“Madness in great ones must not unwatched go.” Around the same time William Shakespeare wrote that line, the “Governor and Company of Merchants of London trading to the East Indies,” better known as the East India Company, was taking shape. During the two and a half centuries of its existence, the EIC would become one of the most powerful private-run institutions on the planet, gaining a monopoly on “two thirds of the trading World,” and accruing a reputation that Edmund Burke would refer to as “a state in the guise of a merchant.” In The Anarchy (Bloomsbury, $35), his new history of the EIC, William Dalrymple offers something of a revisionist view. Without underplaying the company’s excesses, Dalrymple puts them into a wider context, showing us, with engrossing storytelling, how the EIC’s malfeasance affected actual lives, especially across caste divides.
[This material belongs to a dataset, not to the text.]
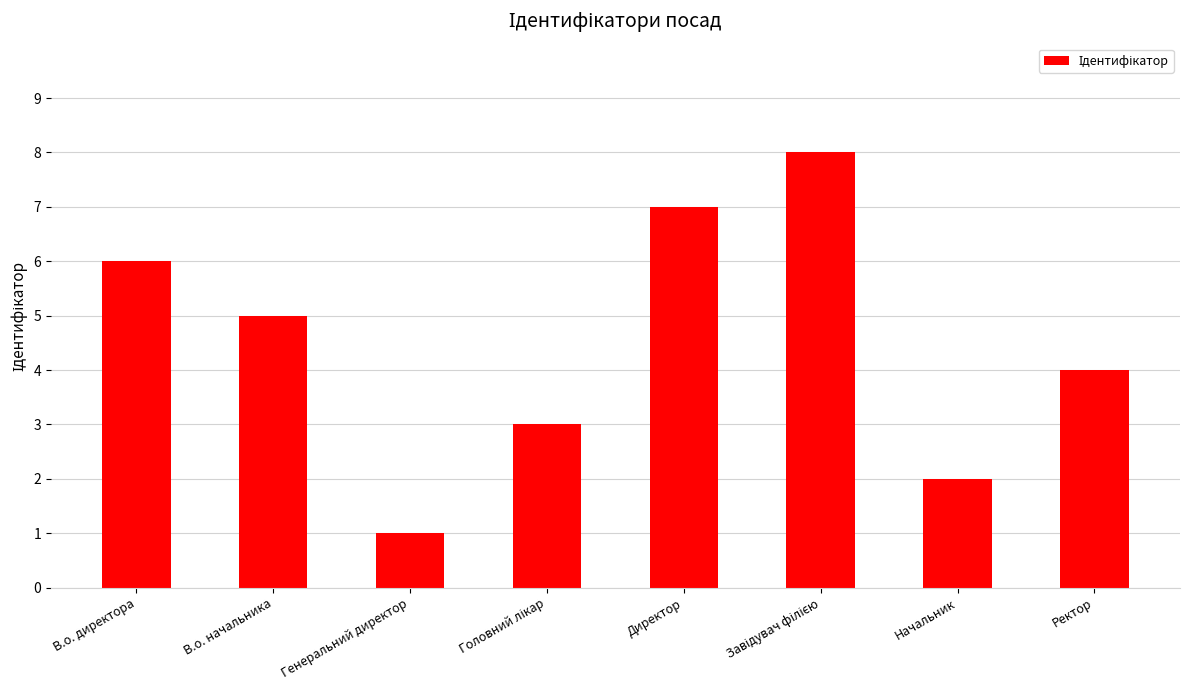

Which category has the lowest value across all series?

Генеральний директор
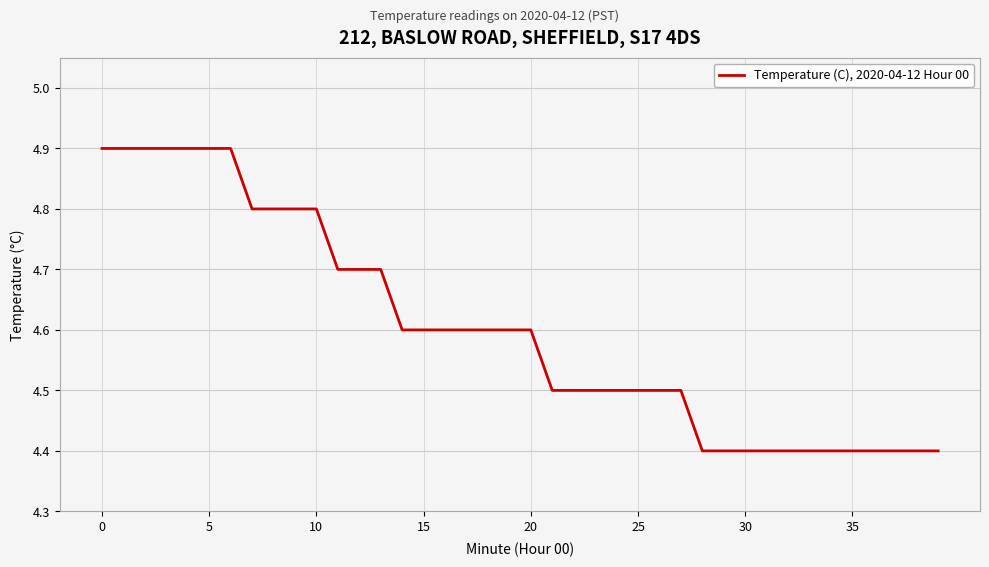

What is the greatest value displayed?

4.9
He also richly evokes the company’s heyday through detailed scenes of military conflict, political intrigue, and even some swashbuckling action. At a time of renewed suspicion of corporate power, Dalrymple’s story is rich, nuanced, and, above all—riveting.
Alex Von Tunzelmann’s marvelous book, Indian Summer (Picador, $18), tells a little-known story about the importance of the relationship between Lady Edwina Mountbatten, wife of the last Viceroy of India, and Nehru, India’s leader in the final stages of India’s Independence movement. Louis Mountbatten, obsessed with rank and privilege, was an ineffective naval officer but perfect for the task of taking Britain out of India. His wife barely tolerated him, but she loved India. She and Nehru completely adored each other. He confided in her and admired her energy and devotion to India. Von Tunzelmann uses the relationship as the hook, but the reader will learn a great deal about the struggle for Indian independence in 1947. Von Tunzelmann is keenly aware of the legacy of colonialism—how it infantilized hundreds of millions of poor people and pitted them against each other. Nehru was a brilliant, charismatic leader who had a strong moral code; he believed that Muslims and Hindus (and many others) could live together. There were too many others, however, who were determined to separate.
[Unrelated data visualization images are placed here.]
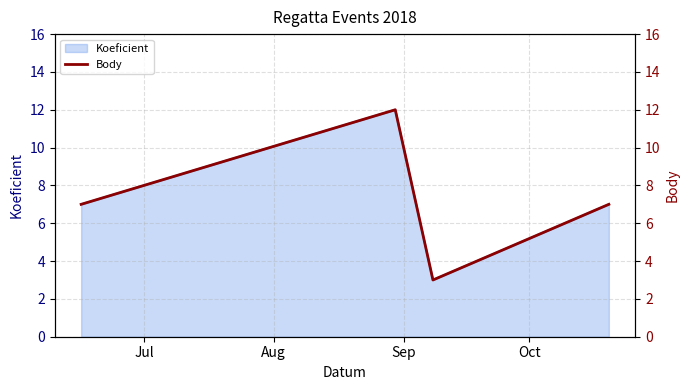

How many interior local peaks does the Koeficient series have?

1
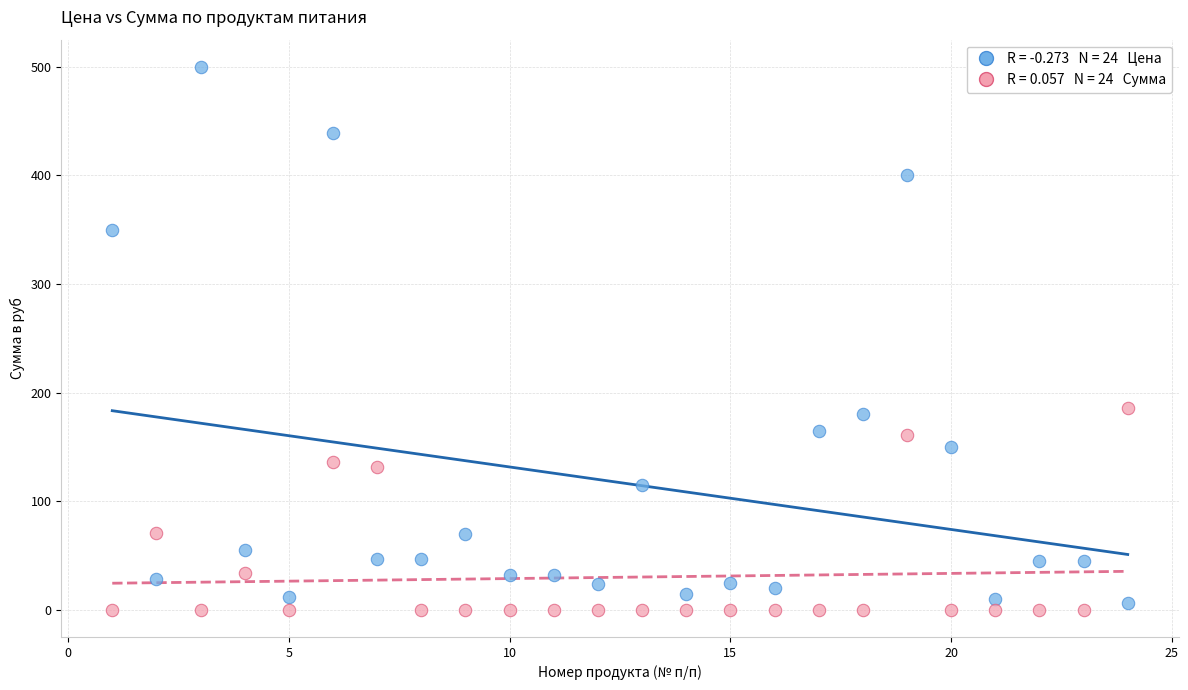

Across all data points, what is the range of Y values (max minus min)?

500.0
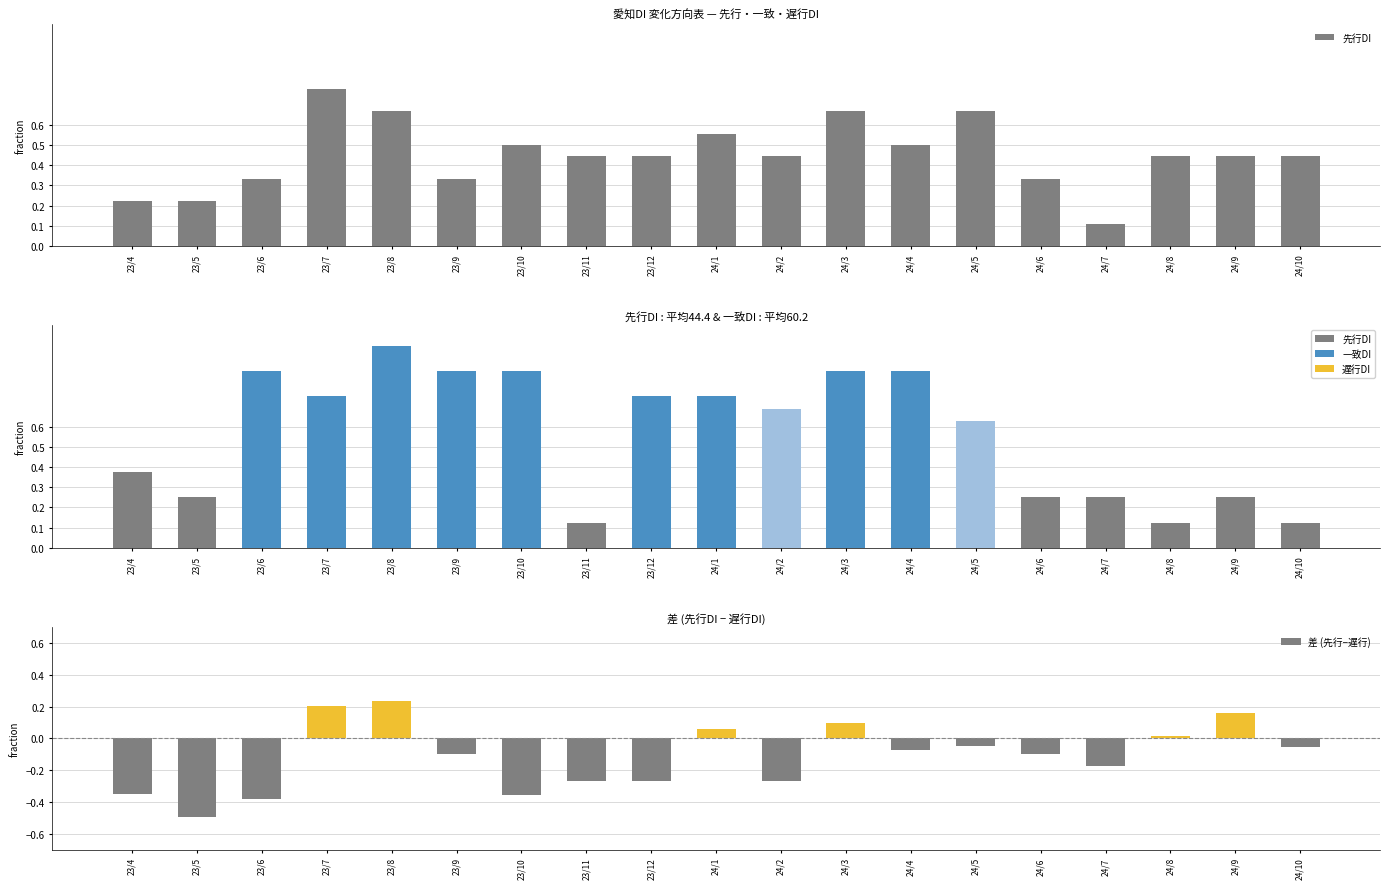

Does the chart contain any negative values?

Yes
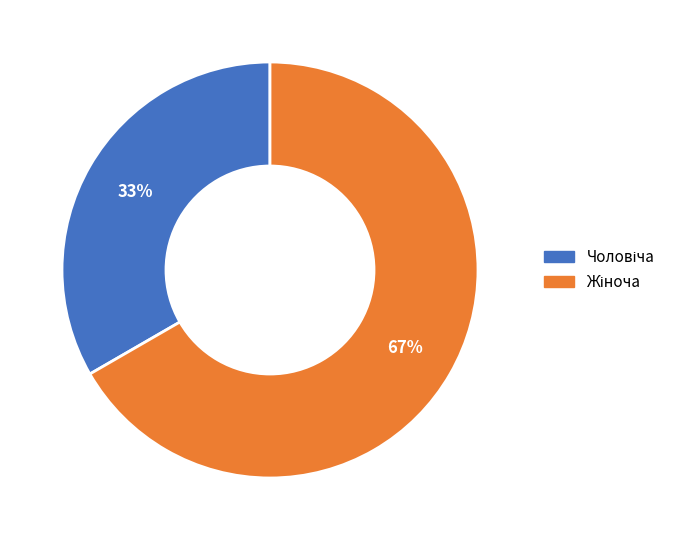

To the nearest percent, what is the average slice percentage?

50%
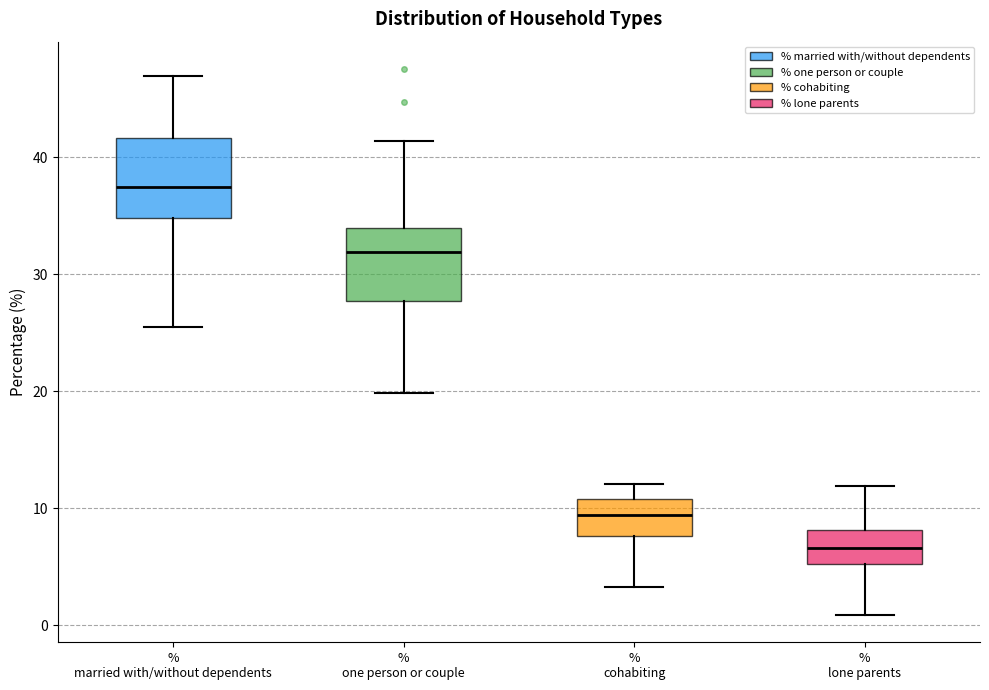

Reading left to right, read every box against the y-axis: the position of its median line, the range the box covers, and the ends of its whiskers. The values are not printed on the chart, so give them approximately, as read against the axis.

% married with/without dependents: median 37, box 35 to 42, whiskers 25 to 47
% one person or couple: median 32, box 28 to 34, whiskers 20 to 41
% cohabiting: median 9, box 8 to 11, whiskers 3 to 12
% lone parents: median 7, box 5 to 8, whiskers 1 to 12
(This book cannot be returned.)
Arthur Herman’s dual biography, Gandhi And Churchill (Bantam, $20), is a gripping tale of two colorful, stubborn giants of the 20th century who struggled to define the future of the British imperial presence in colonial India. Both men represented the ironies in British-Indian history: Churchill, the ambitious Raj, spent much of his childhood in India and hoped to invigorate the British Empire, while Gandhi, opposed to the Raj, was so committed to humanitarian action that he was part of an ambulance corps that tended to British wounded in the Boer War. Herman’s book is a wonderful narrative about a longstanding conflict where both sides are completely right and each side is partly wrong. I loved this book for its perspective on how a no-win diplomatic rivalry overcame so many hurdles on the path to independence. The tragedy of this story is that the great triumph brokered by Gandhi and Churchill, a free India, quickly dissolved into religious and ethnic divisiveness as Muslim Pakistan and Bangladesh established their own independent states.